The p53 tumor-suppressor gene is one of the most frequently mutated genes in cancers, and its mutations affect various biological actions, such as tumor growth, apoptosis, and so on. During hypoxia, p53 is stabilized by interaction with hypoxia-inducible factor-1 (HIF-1). This interaction raised the possibility for regulating HIF-1 activity by p53, which is still to be elucidated.


First, we introduced various types of the p53 mutant gene into Hep3B and evaluated the role of p53 in hypoxic responses, including vascular endothelial growth factor (VEGF) production and HIF-1 activation. Second, Hep3B-vector cells and Hep3B-p53 cells were subcutaneously injected into BALB/c (nu/nu) mice, and tumor progression and the hypoxic responses were analyzed. Finally, we investigated the role of the p53 mutant genes in the level of vascularity in human pancreatic neoplasia.


Here, we showed that expression of wild-type p53, but not null or mutated p53, significantly suppressed HIF-1 activity and production of VEGF, which mostly depends on the HIF-1β protein level.

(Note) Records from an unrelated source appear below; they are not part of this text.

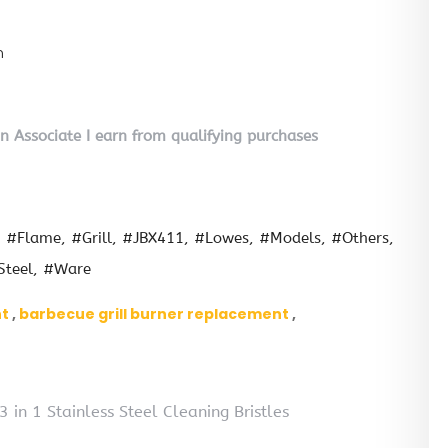
n
on Associate I earn from qualifying purchases
#Flame
#Grill
#JBX411
#Lowes
#Models
#Others
Steel
#Ware
nt
barbecue grill burner replacement
in 1 Stainless Steel Cleaning Bristles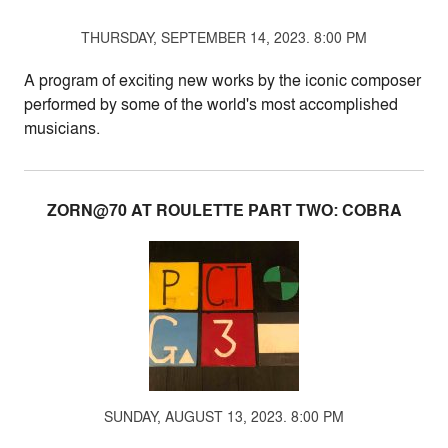
THURSDAY, SEPTEMBER 14, 2023. 8:00 PM
A program of exciting new works by the iconic composer
performed by some of the world's most accomplished
musicians.
ZORN@70 AT ROULETTE PART TWO: COBRA
SUNDAY, AUGUST 13, 2023. 8:00 PM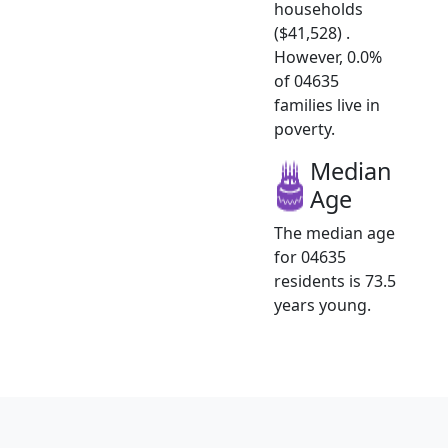
households
($41,528) .
However, 0.0%
of 04635
families live in
poverty.
Median
Age
The median age
for 04635
residents is 73.5
years young.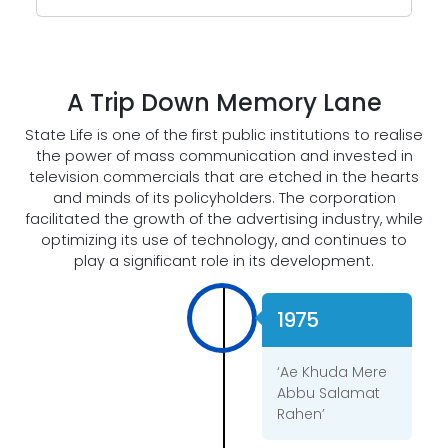
A Trip Down Memory Lane
State Life is one of the first public institutions to realise
the power of mass communication and invested in
television commercials that are etched in the hearts
and minds of its policyholders. The corporation
facilitated the growth of the advertising industry, while
optimizing its use of technology, and continues to
play a significant role in its development.
1975
‘Ae Khuda Mere
Abbu Salamat
Rahen’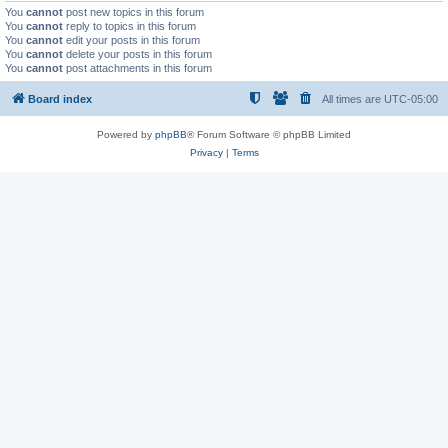
You
cannot
post new topics in this forum
You
cannot
reply to topics in this forum
You
cannot
edit your posts in this forum
You
cannot
delete your posts in this forum
You
cannot
post attachments in this forum
Board index
All times are
UTC-05:00
Powered by
phpBB
® Forum Software © phpBB Limited
Privacy
|
Terms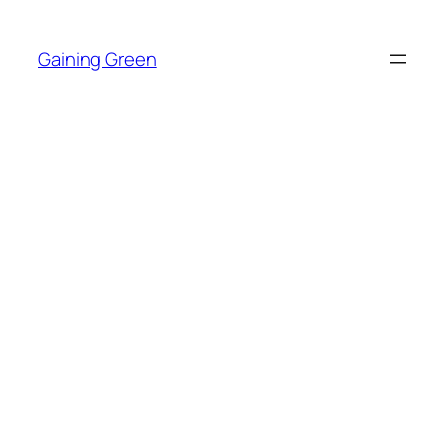
Skip
to
Gaining Green
content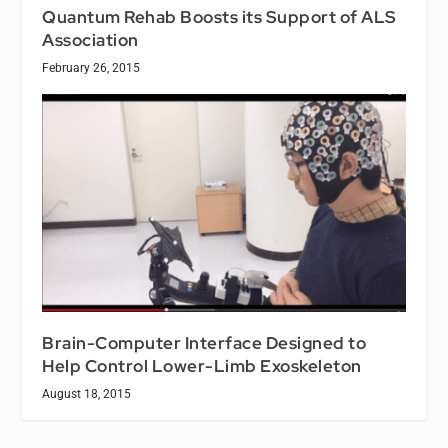
Quantum Rehab Boosts its Support of ALS
Association
February 26, 2015
Brain-Computer Interface Designed to
Help Control Lower-Limb Exoskeleton
August 18, 2015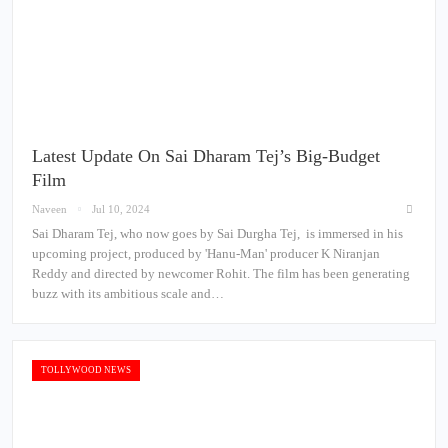
Latest Update On Sai Dharam Tej’s Big-Budget
Film
Naveen
Jul 10, 2024
Sai Dharam Tej, who now goes by Sai Durgha Tej, is immersed in his
upcoming project, produced by 'Hanu-Man' producer K Niranjan
Reddy and directed by newcomer Rohit. The film has been generating
buzz with its ambitious scale and…
TOLLYWOOD NEWS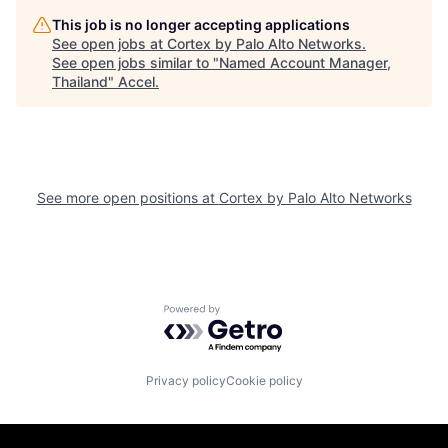
This job is no longer accepting applications
See open jobs at
Cortex by Palo Alto Networks
.
See open jobs similar to "
Named Account Manager,
Thailand
"
Accel
.
See more open positions at
Cortex by Palo Alto Networks
Powered by Getro.com
Privacy policy
Cookie policy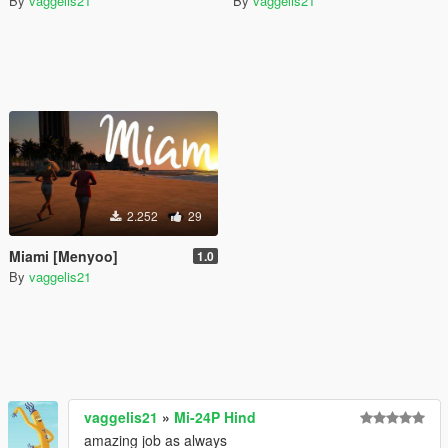
By
vaggelis21
By
vaggelis21
2.252
29
Miami [Menyoo]
1.0
By
vaggelis21
vaggelis21
»
Mi-24P Hind
amazing job as always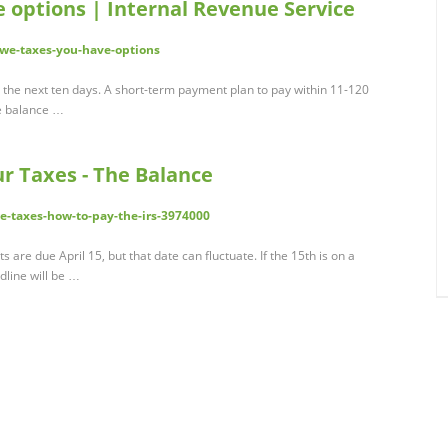
e options | Internal Revenue Service
owe-taxes-you-have-options
 the next ten days. A short-term payment plan to pay within 11-120
he balance …
 Taxes - The Balance
-taxes-how-to-pay-the-irs-3974000
 are due April 15, but that date can fluctuate. If the 15th is on a
dline will be …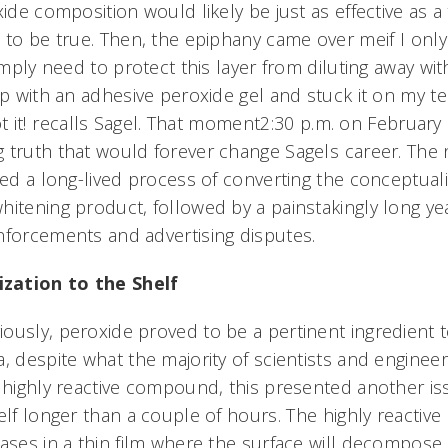
xide composition would likely be just as effective as a
 to be true. Then, the epiphany came over meif I only
simply need to protect this layer from diluting away wit
ip with an adhesive peroxide gel and stuck it on my te
t it! recalls Sagel. That moment2:30 p.m. on February
 truth that would forever change Sagels career. The
ded a long-lived process of converting the conceptuali
itening product, followed by a painstakingly long yea
nforcements and advertising disputes.
zation to the Shelf
usly, peroxide proved to be a pertinent ingredient to 
, despite what the majority of scientists and enginee
a highly reactive compound, this presented another is
elf longer than a couple of hours. The highly reactive
eases in a thin film where the surface will decompose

In a tumor xenograft model, we consistently found that loss of p53 promotes VEGF production, neovascularization, and tumor progression via accumulation of HIF-1β protein. Furthermore, in clinical pancreatic neoplasia, tumors with mutated p53 have significantly higher levels of vascularity than those with wild-type p53.


These results indicate that loss of p53 contributes to neovascularization through regulation of HIF-1.